After earning her bachelor’s degree in elementary education in 2008, Swanson is now in her fifth year of teaching. But it wasn’t long before Swanson felt the need to make a larger impact and affect the lives of more children by way of a leadership role. She is currently pursuing a master’s degree in Educational Leadership and looking towards a June 2014 graduation once her practicum is complete.
Swanson’s high standard for excellence resulted in the highest score ever recorded at IU Northwest on the School Leaders Licensure Assessment (SLLA), the exam that the state requires in order to become a licensed principal.
Though she readily admits that her success is partly due to sheer determination, Swanson believes the program itself set her up well. In particular, she appreciated the small class sizes and the cohesiveness of the cohort. But most importantly, she valued the rigor of the program.
“When I look back at the work I’ve done over the past two years to meet the course requirements,” she said, “. . . I am amazed at how rigorous it was but how sensibly it came together. Not only has the program prepared me well, but it was delivered in a logical format.”
She explained that the faculty’s expectations for the students are set high, but they are not set high without support.

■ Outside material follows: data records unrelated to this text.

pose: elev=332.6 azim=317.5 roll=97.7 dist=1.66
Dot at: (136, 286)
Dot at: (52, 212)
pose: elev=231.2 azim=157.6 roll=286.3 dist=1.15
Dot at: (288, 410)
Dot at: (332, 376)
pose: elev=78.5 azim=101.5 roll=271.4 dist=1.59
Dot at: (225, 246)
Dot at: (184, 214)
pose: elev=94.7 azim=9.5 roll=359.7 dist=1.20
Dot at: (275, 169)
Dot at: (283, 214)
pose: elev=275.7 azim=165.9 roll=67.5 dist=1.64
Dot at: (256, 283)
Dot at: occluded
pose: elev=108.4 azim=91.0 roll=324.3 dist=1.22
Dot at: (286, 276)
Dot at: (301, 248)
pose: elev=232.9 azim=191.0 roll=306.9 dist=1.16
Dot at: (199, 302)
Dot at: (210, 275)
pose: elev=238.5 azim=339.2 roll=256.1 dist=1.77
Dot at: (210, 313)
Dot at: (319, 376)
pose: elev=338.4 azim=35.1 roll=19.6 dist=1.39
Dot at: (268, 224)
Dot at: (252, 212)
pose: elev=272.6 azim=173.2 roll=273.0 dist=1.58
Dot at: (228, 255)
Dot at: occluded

And, faculty never lose sight of the real reason they are there – to create educators who bring passion to the classroom.
“I really believe the rigor of our program makes a difference in developing educational leaders with a heart,” Swanson said. “I find that missing in some other programs. I feel like they are all business. They are focused on the technical skills of getting the job done.”
Swanson subscribes to the philosophy that, “none of us is as smart as all of us” and that is how she intends to carry herself as a leader.
“My vision for myself as an agent of change is to build better connections with families and communities because that is where our children will achieve,” she said. “I want to see great test scores, but above that, I want to see good citizens and strong healthy families and that starts with making some connections.”